Но сегодня она в первый раз столкнулась с чем-то таким, что не могла ни забыть, ни запрятать подальше.
Чад. Увидеть его вот так, в городе, ставшем для нее родным, — это потрясло ее до глубины души. И она не могла избавиться от нахлынувших воспоминаний. Она слишком много не успела ему сказать, о многом не расспросила.
Через три месяца после их случайной встречи Талли поймала себя на том, что вспоминает каждую ее подробность, прокручивает снова и снова, как судебный эксперт, пытающийся, собрав части, увидеть целое. Чад стал символом всего, от чего она отказалась, чтобы достичь того, что она имеет сейчас, пойти по дороге, которую она выбрала.
Но самым болезненным для нее было воспоминание о том, что сказал Чад об Облачке. «Ты не одна, Талли. У каждого есть семья». Слова она помнила неточно, но смысл был именно такой.
Эта мысль разрасталась в ее мозгу подобно раковой клетке. Она все время ловила себя на том, что думает об Облачке, по-настоящему думает. Вместо того чтобы вспоминать те случаи, когда мать ее бросала, она вспоминала теперь о том, как Дороти возвращалась.

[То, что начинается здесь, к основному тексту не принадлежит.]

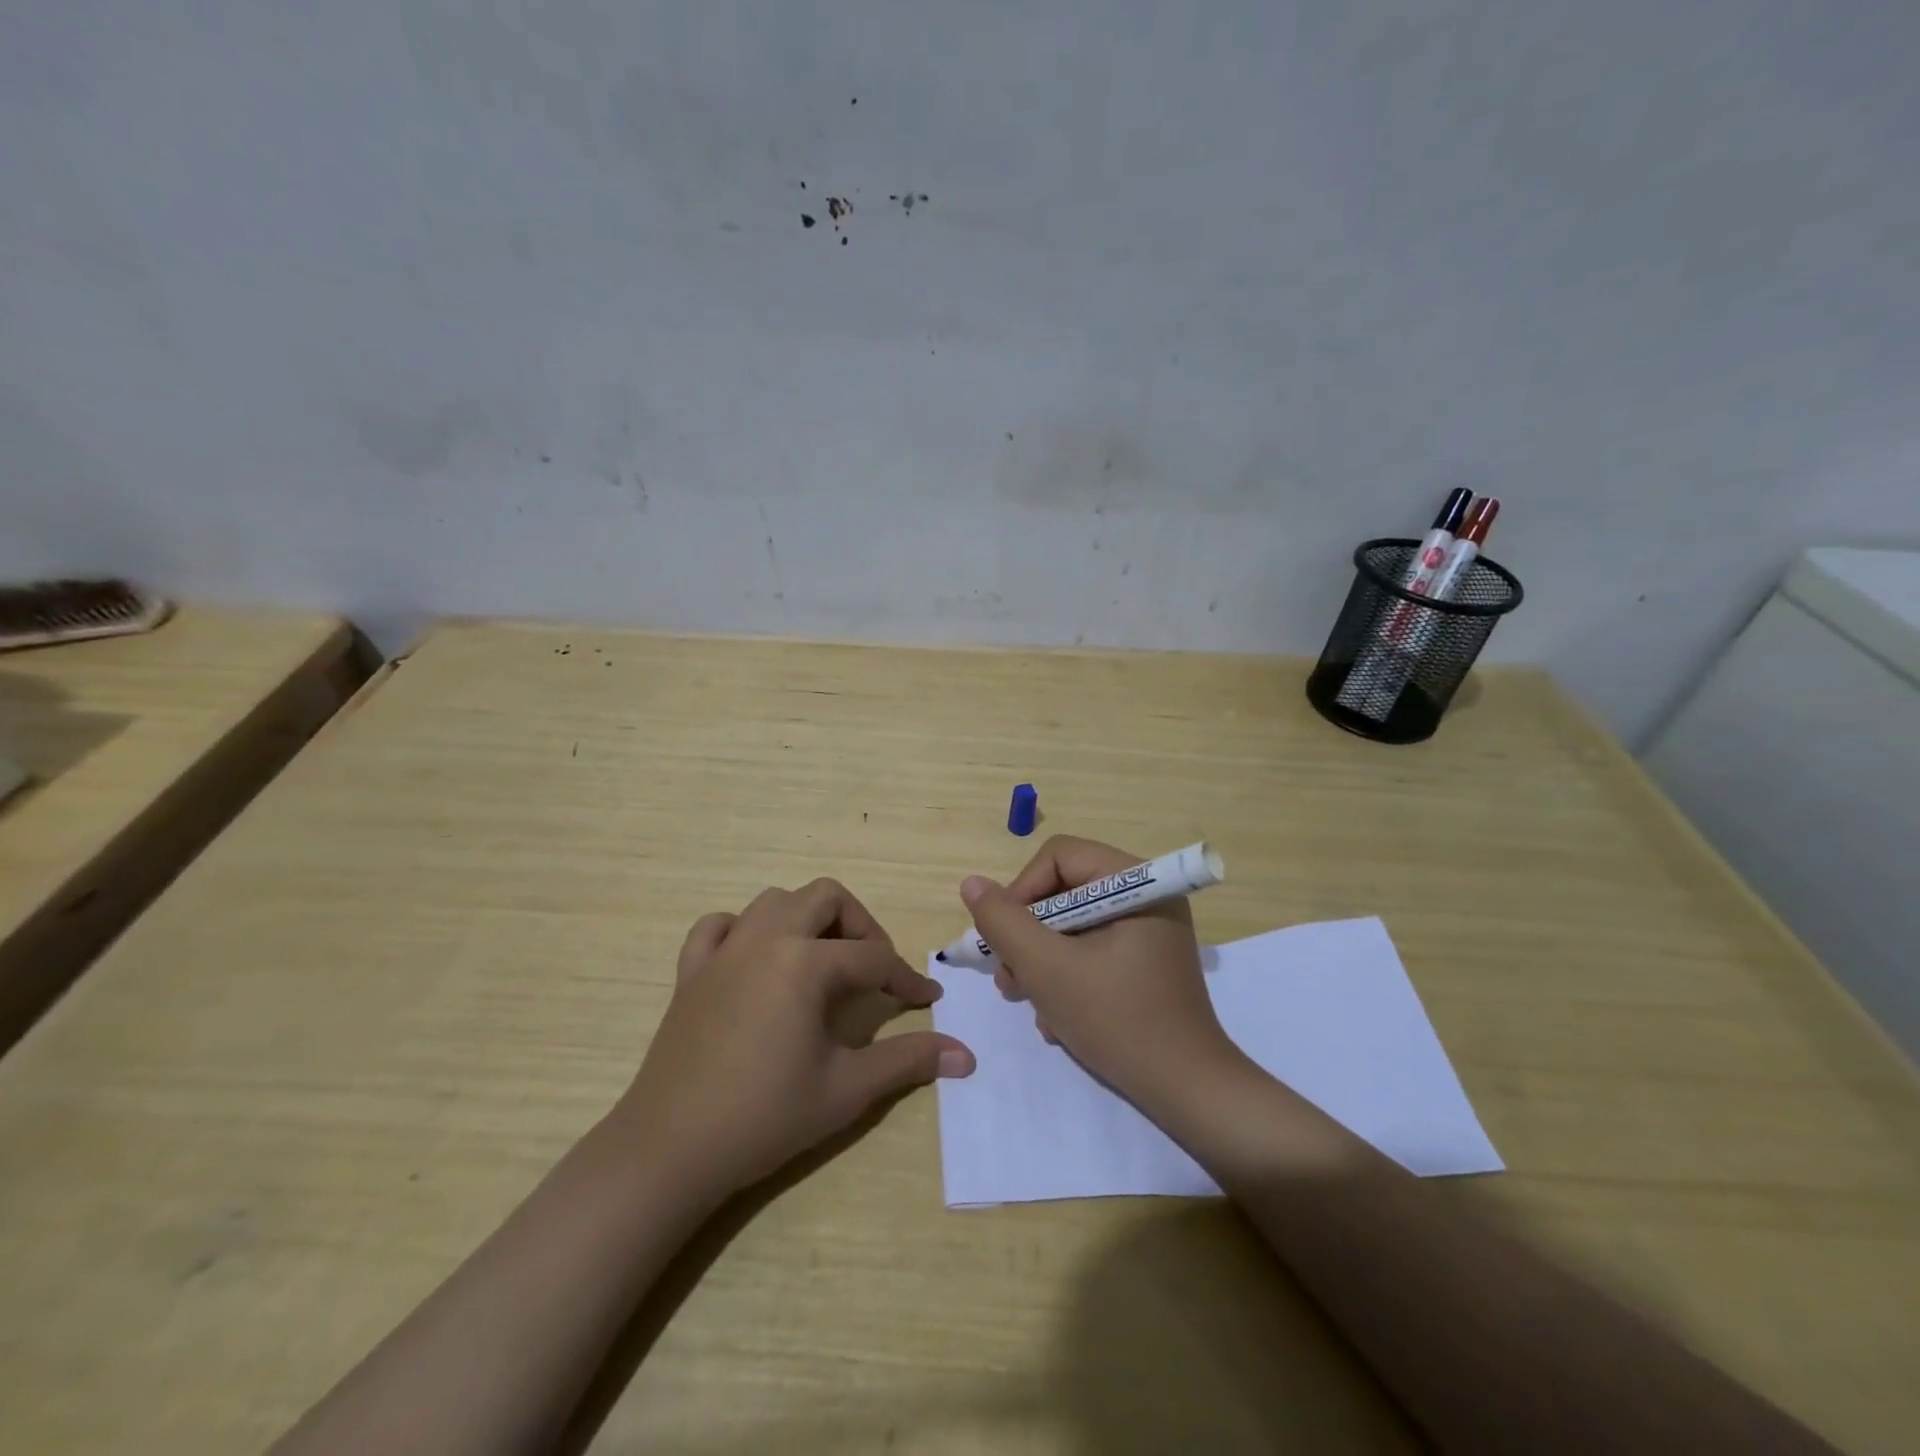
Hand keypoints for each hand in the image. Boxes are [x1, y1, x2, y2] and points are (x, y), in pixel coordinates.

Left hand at [619, 878, 975, 1202]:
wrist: (670, 1150)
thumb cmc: (764, 1116)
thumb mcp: (846, 1089)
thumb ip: (908, 1061)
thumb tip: (966, 1056)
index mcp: (804, 962)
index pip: (873, 958)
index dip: (905, 979)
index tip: (927, 1001)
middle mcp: (765, 939)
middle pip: (825, 898)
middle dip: (860, 925)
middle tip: (873, 969)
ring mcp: (723, 951)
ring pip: (774, 901)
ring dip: (807, 919)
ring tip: (822, 961)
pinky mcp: (691, 972)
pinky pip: (718, 926)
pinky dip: (743, 930)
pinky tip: (756, 959)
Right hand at [960, 835, 1240, 1115]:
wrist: (1187, 1092)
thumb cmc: (1117, 1020)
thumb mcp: (1047, 969)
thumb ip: (1004, 922)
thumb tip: (972, 883)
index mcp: (1136, 882)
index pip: (1059, 857)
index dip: (1022, 891)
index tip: (1004, 939)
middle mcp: (1146, 896)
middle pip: (1063, 891)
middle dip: (1029, 935)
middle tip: (1010, 978)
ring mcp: (1147, 930)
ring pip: (1072, 924)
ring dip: (1041, 960)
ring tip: (1028, 1001)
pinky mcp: (1144, 961)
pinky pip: (1091, 948)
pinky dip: (1066, 975)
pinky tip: (1057, 1017)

Талли знала: это опасно — цепляться за позитив, когда существует столько негатива, но вдруг ей подумалось, что, возможно, в этом была ее ошибка. Неужели она была настолько сосредоточена на ненависти к матери, на том, чтобы забыть или загнать подальше свои разочарования, что от нее оказался скрыт истинный смысл бесконечных возвращений Облачка.